The cottages and improvements on the land were often in theory owned even by the serfs.  In the Doomsday Book, for example, there are some fairly wealthy 'slaves' and there is documentation of nobles borrowing money from the serfs on their land because one of the serfs had become wealthy enough that they had more coin than their lord.   There are also examples in the Doomsday Book of women property owners and renters who had higher legal standing than their lower born husband.  The medieval system was nothing if not complicated, individualized, and baroque.  It was essentially little more than government through contractual obligation, and everyone's contractual obligation varied according to what they could negotiate.



> In any event, the other villagers would get together and help their neighbors raise the new house.




This doesn't change the cost of the house though.  If 50 of your friends (and their wives) come over for a house raising, the cost of the house still must include the value of the labor that was donated to its construction.  That right there would mean that the cost might be at least equivalent to 100 day wages (because any skilled carpenters would have labor worth several times the minimum wage), plus the cost of the labor put into the materials. Wealth is created by labor, but there is no free lunch.  Donated labor is still a cost born by someone.



> Payment was usually in the expectation of return assistance later.  If anything material was given, it might have been meals during the labor.




All perhaps true, but just because you dont' have a coin based economy (and in most of the middle ages you had feudalism precisely because you didn't), doesnt' mean that prices are reduced.  It just means you find alternative means of paying them than coin.


----------



## Greenfield

Throughout most of the feudal period, building anything was problematic.  You needed the permission of the local nobility, who controlled the land.

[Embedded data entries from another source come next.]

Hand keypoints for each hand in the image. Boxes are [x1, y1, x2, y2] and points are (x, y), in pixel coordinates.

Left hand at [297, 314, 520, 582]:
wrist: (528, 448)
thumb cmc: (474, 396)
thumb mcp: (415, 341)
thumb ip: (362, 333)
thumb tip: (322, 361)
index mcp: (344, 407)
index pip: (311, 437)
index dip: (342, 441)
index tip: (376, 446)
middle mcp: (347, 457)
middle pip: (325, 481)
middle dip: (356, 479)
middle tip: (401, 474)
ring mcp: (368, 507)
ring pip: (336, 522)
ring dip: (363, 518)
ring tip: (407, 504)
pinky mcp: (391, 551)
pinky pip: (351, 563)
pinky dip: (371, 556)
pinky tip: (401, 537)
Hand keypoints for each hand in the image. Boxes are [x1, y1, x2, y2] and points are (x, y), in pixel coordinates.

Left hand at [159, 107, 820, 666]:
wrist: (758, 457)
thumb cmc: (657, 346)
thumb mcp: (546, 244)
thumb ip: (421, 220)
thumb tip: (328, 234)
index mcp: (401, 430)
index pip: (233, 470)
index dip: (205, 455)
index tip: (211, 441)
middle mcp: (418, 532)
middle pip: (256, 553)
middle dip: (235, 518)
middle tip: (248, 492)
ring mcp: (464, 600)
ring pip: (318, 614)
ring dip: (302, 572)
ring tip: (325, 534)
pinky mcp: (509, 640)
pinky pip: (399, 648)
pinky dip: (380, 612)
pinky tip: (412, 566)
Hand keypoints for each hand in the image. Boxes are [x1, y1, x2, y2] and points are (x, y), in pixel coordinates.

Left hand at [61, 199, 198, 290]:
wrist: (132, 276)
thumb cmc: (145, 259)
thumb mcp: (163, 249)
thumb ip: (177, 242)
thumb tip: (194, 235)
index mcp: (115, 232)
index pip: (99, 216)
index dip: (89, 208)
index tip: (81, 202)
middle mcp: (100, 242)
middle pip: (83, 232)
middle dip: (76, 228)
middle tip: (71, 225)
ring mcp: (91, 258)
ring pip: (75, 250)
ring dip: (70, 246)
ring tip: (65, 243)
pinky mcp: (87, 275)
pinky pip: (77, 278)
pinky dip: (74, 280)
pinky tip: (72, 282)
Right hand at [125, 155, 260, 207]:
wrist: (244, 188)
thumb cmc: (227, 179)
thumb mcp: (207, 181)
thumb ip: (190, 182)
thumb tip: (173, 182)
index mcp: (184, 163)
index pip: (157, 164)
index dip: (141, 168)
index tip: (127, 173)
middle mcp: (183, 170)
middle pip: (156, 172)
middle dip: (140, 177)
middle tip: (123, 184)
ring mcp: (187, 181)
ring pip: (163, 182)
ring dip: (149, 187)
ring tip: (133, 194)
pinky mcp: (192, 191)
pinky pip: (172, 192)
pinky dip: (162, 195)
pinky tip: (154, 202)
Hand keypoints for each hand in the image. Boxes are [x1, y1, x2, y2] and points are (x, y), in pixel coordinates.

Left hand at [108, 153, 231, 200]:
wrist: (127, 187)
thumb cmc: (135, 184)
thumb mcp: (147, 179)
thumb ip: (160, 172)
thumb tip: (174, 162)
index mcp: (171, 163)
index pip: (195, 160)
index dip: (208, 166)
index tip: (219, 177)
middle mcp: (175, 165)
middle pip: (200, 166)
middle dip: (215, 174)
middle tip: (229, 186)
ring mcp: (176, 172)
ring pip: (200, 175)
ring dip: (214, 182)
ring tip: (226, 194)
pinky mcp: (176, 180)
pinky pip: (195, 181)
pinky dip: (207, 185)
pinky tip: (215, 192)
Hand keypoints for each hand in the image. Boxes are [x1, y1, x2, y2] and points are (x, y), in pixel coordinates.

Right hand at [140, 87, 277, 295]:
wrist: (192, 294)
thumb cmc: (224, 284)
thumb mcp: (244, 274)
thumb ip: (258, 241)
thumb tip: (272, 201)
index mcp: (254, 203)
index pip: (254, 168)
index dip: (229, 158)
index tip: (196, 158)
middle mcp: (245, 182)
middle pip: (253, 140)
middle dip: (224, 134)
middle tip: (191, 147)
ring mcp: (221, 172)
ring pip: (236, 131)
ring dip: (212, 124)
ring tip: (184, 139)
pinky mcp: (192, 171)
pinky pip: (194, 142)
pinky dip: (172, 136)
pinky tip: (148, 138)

Note that, technically, they didn't own it, they merely controlled it.  The Crown owned it.  The Crown owned essentially all the land under its authority, with the notable exception of church properties.

We tend to forget this in our modern view of the period, and in the way we game.  The "cost of the land" was never a factor, since you couldn't buy it.  To be an actual landowner was a special thing.  Over time the nobility all accessed this privilege, at least for their family estates, but for a commoner it was all but unheard of for them to be a landowner.

It wasn't until the Renaissance that a middle class developed that could gather enough wealth and influence that a new term found its way into the language:  Landlord.

These were commoners who were able to own land, and act as the nobles had in previous times, letting others live on their land, and collecting rents for that use.  Being a landowner got a lot easier when the "New World" opened up, and that was a lot of the attraction for colonists.  Even then, it was and remained such a special thing that it was mentioned in the US Constitution as a prerequisite for being able to vote.  The Founders had no plan to let the common man vote, only the wealthy.

Also remember that, during the Dark Ages and well afterward, the common people themselves were considered the property of their lords.  Look up the word "Serf", and you'll see what I mean.  Russia didn't free their serfs until the mid 1800s, right around the time of the American Civil War.  To be a freeman was something special.  It meant that you owned yourself, and were free to travel as you chose.

So, while we play at games in a pseudo-medieval worlds, there's an entire spectrum of that world that we almost never even think about, and building homes or strongholds touches on a lot of it.


----------



## lordxaviar

the original DMG has times and costs that tie in with the new prices quite well, I havent compiled it yet but will eventually..


----------